Graham Faux

Personal information
- Full name: Graham Faux
- Born: 12 March 1956 (age 69)

Playing information
- Position: Prop, Second-row
Club
| Years | Team | Pld | T | G | FG | P |
| 1977 | Newtown | 5 | 0 | 0 | 0 | 0 |
| 1979–80 | Canterbury Bulldogs | 8 | 1 | 0 | 0 | 3 |
| 1982 | Illawarra Steelers | 14 | 1 | 0 | 0 | 3 |
|  | Total | 27 | 2 | 0 | 0 | 6 |
- Source: As of 6 February 2023

= Graham Faux =

Australian rugby league footballer

Graham Faux is an Australian former professional rugby league footballer who played in the 1970s and 1980s. He played for Illawarra, Canterbury-Bankstown and Newtown in the New South Wales Rugby League (NSWRL) competition.

==Playing career==
After playing lower grades for Canterbury, Faux made his first-grade debut for Newtown in round 6 of the 1977 NSWRFL season against Cronulla at the Sydney Cricket Ground.
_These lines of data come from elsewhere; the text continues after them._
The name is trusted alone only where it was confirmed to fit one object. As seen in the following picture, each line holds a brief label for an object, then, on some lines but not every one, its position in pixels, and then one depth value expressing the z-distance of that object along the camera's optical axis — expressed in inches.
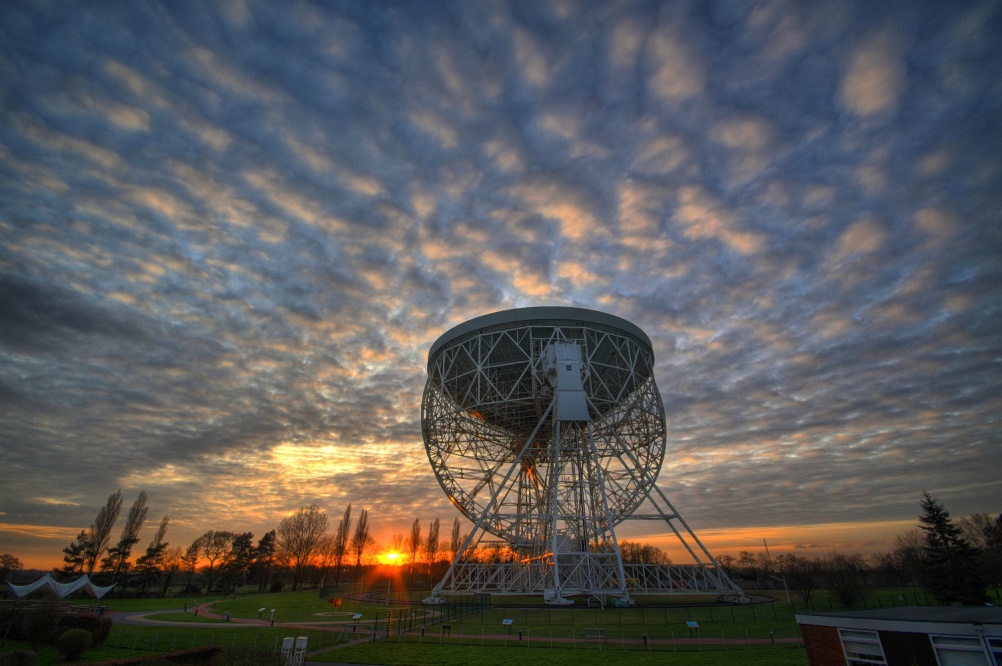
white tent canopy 1041.6
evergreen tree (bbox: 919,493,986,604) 1162.6
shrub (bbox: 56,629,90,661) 562.3
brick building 306.3
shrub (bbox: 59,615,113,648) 641.0
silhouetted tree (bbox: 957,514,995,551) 2294.7
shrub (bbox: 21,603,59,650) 609.0
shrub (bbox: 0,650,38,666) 405.1
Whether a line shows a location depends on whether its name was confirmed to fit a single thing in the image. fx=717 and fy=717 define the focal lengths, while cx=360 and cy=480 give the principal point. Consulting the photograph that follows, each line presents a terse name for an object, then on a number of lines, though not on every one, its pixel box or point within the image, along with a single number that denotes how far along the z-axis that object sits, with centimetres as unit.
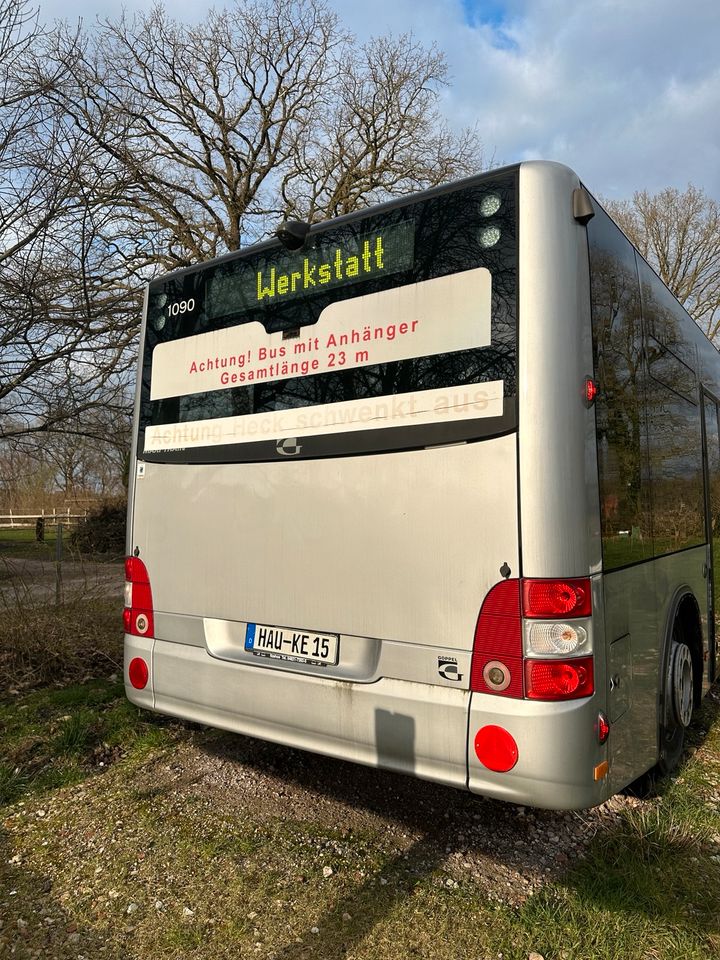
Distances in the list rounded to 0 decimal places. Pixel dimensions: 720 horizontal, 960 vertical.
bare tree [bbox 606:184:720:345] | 2786
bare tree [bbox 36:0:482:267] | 1800
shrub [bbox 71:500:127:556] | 1561
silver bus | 270
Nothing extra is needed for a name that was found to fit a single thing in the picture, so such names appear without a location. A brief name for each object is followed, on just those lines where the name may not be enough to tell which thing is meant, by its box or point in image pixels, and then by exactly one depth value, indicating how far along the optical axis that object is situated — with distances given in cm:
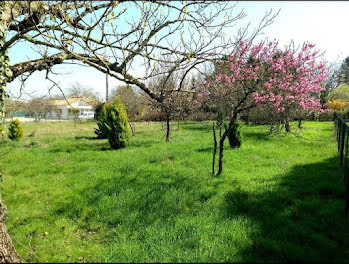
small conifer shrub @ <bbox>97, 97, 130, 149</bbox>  1262
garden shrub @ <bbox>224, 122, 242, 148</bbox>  1128
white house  6088
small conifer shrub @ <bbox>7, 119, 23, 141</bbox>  1669
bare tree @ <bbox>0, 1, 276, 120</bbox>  377
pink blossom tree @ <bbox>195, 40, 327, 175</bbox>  805
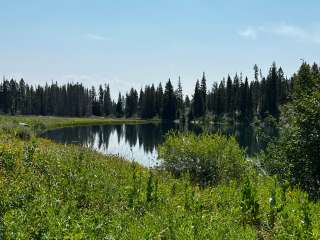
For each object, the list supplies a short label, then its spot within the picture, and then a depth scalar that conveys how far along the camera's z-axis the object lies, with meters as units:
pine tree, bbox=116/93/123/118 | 151.50
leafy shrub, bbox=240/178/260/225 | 10.51
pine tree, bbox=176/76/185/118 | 128.54
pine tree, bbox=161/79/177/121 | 125.50
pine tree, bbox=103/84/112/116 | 158.62
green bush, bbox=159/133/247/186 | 17.50
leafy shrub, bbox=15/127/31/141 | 24.38
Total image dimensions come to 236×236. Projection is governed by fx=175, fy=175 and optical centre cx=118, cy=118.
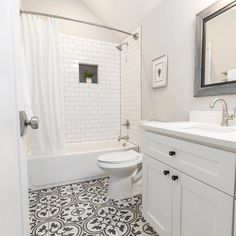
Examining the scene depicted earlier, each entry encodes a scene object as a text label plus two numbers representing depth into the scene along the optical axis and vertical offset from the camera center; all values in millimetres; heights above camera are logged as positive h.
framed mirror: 1232 +416
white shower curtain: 1970 +284
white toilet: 1740 -663
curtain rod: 1888 +1010
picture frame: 1879 +370
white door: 447 -91
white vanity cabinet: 727 -434
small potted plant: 2859 +475
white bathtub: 1991 -760
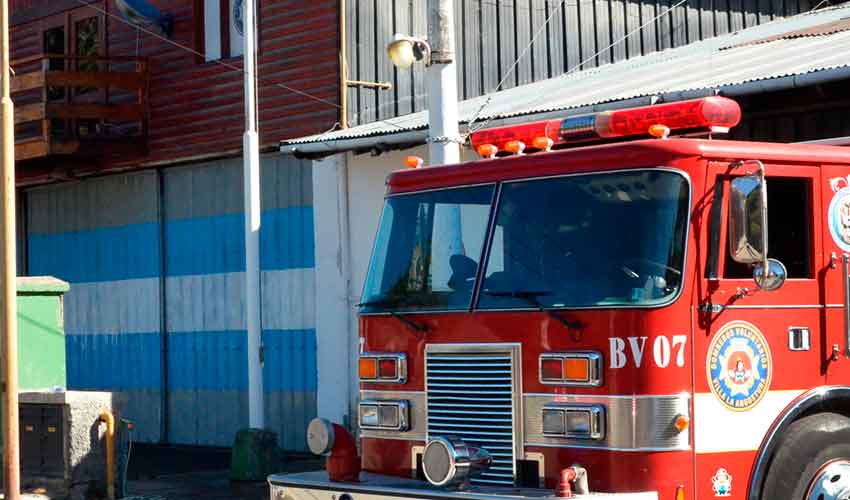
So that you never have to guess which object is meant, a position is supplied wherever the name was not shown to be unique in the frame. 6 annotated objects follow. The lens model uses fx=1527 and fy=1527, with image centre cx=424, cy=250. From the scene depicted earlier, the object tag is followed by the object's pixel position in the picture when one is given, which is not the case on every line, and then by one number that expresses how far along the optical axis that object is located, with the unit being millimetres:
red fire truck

Faux played a total of five games for Newtown in his only season there as they finished with the Wooden Spoon.

In 1979, Faux returned to Canterbury and played two seasons in first grade for the club. In 1982, he joined the newly admitted Illawarra side and played 14 games for them in their inaugural season.